Our desire to change will become prominent when we realise our desires, actions, attitudes and our behaviour are not serving us and meeting our needs on a value level.
If we want more from our lives than we currently have then we will adjust ourselves accordingly until we get it.
Ask yourself: What do I really want and what am I prepared to do to achieve it? Am I willing to put in the work? Am I interested in self-actualization and becoming all that I can be?
The Change Curve will explain the emotional stages you may be experiencing during this period of change.
The cycle for dealing with change typically follows a course of six distinct phases.
Shock: disbelief may be short-lived but is characterised be a sharp decline in motivation.
Denial: feel change isn’t necessary.
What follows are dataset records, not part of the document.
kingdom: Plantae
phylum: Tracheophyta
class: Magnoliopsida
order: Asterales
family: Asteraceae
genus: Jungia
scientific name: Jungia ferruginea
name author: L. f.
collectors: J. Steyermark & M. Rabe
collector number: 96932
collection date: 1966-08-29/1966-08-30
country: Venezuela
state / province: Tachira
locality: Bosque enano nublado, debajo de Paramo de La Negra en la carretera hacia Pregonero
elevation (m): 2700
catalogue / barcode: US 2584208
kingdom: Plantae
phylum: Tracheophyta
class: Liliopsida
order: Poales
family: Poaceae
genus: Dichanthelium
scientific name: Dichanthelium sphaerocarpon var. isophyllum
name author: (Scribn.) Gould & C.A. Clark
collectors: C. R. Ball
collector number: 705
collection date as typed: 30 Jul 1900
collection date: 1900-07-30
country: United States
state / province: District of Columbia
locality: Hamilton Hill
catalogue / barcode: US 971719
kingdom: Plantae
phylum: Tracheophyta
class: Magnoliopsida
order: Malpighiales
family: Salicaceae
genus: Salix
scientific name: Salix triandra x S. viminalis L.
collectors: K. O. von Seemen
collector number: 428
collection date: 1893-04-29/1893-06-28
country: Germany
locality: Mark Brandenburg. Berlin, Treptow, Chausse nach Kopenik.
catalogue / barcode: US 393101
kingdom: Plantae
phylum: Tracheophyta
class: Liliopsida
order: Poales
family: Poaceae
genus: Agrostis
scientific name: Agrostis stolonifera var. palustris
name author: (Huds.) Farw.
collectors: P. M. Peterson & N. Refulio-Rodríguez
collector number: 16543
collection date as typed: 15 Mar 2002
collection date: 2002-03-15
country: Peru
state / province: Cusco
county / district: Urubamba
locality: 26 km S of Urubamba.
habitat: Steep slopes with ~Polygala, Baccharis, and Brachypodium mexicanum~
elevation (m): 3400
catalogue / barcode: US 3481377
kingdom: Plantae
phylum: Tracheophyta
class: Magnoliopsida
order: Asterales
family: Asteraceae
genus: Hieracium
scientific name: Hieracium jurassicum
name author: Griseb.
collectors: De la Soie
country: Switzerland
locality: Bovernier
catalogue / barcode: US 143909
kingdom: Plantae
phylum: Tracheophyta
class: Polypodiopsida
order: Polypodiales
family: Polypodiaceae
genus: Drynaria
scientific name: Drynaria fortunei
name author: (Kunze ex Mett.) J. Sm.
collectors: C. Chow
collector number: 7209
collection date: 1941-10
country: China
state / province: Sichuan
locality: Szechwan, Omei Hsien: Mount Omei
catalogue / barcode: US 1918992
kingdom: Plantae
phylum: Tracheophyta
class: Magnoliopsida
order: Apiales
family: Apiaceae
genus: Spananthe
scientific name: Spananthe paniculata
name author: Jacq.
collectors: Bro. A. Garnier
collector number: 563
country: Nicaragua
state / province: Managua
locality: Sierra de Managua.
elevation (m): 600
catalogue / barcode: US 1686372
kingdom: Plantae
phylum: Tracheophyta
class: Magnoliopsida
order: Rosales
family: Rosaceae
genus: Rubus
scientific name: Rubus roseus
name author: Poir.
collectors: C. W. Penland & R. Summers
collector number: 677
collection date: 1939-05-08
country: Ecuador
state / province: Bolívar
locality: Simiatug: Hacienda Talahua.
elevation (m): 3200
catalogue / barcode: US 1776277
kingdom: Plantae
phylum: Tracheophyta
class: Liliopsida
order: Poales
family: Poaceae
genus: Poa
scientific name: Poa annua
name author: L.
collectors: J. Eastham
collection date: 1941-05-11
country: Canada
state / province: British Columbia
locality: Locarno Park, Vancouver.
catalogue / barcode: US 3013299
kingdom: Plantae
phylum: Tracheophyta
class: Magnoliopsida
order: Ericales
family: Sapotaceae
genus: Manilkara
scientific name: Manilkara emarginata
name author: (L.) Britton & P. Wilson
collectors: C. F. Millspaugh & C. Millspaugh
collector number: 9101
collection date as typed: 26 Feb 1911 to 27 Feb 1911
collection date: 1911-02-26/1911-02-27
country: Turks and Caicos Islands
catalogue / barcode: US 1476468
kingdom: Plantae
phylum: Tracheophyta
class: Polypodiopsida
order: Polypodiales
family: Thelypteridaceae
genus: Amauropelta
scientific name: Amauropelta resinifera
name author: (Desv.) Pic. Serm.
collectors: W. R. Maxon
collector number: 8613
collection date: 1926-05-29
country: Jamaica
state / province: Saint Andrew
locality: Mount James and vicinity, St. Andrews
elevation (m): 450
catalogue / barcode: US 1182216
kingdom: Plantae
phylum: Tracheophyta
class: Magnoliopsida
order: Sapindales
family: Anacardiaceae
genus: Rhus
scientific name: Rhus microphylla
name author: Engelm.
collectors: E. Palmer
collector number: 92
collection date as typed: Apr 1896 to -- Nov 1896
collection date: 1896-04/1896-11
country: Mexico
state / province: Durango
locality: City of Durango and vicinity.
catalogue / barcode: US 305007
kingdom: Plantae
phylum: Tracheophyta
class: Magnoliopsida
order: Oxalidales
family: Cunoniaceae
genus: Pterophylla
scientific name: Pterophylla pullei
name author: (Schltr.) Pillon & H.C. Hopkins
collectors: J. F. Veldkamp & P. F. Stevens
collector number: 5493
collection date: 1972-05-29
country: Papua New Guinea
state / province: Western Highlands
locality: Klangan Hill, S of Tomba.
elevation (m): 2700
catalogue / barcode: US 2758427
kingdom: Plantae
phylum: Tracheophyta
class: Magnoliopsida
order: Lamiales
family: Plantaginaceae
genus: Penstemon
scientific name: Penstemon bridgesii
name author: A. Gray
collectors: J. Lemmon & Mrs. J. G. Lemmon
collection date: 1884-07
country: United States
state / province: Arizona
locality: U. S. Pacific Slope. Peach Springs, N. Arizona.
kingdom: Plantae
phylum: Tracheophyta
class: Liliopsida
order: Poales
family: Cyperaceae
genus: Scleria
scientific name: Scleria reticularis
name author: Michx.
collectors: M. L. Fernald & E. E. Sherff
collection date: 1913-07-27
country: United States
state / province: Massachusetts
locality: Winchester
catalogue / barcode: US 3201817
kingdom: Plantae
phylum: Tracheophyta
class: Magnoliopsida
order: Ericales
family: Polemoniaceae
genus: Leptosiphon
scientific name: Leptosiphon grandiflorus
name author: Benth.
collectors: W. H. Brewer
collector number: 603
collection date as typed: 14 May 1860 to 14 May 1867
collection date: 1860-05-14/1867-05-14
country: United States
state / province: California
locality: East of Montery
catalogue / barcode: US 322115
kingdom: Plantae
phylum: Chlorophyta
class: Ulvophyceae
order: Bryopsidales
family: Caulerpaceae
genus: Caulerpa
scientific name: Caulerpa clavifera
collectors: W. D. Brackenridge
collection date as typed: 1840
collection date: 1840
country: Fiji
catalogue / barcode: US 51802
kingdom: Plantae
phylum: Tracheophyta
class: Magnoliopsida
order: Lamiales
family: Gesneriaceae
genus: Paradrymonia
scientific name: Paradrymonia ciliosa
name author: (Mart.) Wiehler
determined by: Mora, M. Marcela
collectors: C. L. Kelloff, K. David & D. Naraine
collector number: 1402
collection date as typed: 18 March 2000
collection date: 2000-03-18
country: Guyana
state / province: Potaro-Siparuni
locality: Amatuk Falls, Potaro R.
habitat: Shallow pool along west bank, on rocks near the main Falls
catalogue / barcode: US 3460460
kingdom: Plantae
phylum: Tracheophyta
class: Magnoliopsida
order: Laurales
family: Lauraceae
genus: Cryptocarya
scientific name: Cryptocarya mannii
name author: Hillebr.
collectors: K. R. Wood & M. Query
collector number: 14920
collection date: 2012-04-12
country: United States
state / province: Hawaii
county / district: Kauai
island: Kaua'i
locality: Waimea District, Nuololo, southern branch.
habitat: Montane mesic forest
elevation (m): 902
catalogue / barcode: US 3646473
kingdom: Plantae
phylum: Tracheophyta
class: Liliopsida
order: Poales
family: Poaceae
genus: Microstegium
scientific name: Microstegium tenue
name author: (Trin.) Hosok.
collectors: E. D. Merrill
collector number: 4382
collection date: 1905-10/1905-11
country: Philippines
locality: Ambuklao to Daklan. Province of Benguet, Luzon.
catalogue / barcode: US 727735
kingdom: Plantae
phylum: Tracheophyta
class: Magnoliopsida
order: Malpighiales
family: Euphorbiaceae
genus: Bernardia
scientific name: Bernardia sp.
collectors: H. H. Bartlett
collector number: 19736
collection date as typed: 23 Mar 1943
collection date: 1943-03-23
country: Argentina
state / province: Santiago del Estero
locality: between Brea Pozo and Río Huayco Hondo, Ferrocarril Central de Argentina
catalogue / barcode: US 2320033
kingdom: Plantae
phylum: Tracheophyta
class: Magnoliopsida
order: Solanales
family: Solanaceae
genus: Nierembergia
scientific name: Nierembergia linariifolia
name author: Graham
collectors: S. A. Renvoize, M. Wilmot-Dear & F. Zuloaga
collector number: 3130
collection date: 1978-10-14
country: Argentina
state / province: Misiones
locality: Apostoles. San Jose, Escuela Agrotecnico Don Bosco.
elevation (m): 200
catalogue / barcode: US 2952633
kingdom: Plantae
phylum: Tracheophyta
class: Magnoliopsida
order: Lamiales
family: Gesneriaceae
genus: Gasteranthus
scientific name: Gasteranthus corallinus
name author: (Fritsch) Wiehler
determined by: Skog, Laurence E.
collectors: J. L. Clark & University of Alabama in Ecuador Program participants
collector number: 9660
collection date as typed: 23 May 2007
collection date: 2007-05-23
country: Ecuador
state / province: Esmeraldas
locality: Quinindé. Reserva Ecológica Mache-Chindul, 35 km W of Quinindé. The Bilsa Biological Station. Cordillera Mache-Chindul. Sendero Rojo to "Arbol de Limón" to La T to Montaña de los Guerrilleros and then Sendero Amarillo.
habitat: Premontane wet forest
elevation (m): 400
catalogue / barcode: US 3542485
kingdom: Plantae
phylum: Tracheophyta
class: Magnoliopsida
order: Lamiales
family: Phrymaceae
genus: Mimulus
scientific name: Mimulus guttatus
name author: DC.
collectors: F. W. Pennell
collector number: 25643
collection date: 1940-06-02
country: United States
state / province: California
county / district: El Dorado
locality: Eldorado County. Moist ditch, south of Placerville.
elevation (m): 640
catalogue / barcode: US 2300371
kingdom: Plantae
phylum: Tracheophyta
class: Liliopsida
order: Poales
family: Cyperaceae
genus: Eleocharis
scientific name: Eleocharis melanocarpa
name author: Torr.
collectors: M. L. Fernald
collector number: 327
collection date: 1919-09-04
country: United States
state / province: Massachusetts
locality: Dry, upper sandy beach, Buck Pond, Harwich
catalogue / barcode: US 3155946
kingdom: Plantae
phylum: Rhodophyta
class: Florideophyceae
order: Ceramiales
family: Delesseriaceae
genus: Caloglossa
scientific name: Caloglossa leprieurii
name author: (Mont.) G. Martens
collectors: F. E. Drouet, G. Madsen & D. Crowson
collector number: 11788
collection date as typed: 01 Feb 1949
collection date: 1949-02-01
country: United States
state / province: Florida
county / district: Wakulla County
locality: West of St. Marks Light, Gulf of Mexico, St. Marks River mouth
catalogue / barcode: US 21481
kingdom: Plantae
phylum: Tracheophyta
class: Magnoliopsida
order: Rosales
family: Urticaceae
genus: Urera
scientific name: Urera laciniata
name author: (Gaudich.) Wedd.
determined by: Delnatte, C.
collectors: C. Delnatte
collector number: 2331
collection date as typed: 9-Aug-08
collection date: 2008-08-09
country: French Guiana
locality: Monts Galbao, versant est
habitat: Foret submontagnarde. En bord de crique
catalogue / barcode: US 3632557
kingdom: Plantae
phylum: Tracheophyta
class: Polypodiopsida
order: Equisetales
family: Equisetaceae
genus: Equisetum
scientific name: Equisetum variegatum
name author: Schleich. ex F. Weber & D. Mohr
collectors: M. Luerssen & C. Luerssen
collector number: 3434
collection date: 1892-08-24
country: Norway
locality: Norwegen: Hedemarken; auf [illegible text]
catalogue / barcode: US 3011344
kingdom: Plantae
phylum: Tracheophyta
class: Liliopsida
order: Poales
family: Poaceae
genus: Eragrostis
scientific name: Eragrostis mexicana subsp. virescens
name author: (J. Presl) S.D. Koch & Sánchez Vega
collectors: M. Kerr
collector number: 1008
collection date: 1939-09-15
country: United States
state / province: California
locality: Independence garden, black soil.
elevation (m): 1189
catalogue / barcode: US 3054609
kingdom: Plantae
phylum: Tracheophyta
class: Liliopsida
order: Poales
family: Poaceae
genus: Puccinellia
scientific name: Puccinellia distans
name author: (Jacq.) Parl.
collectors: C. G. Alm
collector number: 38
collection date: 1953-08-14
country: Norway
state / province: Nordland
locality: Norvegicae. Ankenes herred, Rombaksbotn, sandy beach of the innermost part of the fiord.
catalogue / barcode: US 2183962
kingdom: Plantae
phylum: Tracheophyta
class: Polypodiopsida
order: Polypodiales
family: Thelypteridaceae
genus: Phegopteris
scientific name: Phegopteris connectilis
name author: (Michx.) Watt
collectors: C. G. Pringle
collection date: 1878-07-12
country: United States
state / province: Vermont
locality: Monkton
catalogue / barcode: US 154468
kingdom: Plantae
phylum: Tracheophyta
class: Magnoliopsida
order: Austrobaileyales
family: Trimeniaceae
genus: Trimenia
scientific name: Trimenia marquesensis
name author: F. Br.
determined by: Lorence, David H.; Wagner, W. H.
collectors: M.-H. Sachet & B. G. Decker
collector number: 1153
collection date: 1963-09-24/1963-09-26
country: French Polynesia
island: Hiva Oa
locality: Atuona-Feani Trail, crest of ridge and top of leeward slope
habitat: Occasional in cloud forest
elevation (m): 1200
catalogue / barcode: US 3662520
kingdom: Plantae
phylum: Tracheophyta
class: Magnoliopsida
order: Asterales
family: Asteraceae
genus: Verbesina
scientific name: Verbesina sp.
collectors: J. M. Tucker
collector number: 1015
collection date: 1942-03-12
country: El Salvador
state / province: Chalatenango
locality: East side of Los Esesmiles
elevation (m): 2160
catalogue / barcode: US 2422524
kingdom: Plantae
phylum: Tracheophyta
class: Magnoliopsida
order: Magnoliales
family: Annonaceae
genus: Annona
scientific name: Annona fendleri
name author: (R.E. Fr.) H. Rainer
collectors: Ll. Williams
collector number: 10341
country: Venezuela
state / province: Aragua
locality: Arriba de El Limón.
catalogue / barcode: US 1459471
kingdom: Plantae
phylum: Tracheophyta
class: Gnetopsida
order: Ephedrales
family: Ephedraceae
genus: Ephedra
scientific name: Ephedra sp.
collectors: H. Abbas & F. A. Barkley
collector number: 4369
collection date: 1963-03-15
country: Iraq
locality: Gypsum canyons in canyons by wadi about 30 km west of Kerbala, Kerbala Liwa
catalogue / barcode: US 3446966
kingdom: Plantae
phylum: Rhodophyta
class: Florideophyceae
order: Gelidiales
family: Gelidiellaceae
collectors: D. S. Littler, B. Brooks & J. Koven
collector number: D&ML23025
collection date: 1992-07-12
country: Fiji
Will see a decline in performance as a loss of direction is felt.
Anger: feelings of unfairness and injustice can be experienced.
Depression: reality has begun to sink in- this represents the lowest point for the person in terms of morale and performance.
Acceptance/letting go: the positive elements of change begin to emerge and people accept that change is inevitable, striving to work with it rather than against it.
Integration: individuals adapt to new ways of living with renewed energy and enthusiasm.
The Change Transition Curve helps to understand the negative consequences of change such as a decline in motivation, performance and engagement with others, friends and family will be able to respond to the anticipated problems proactively before they actually occur.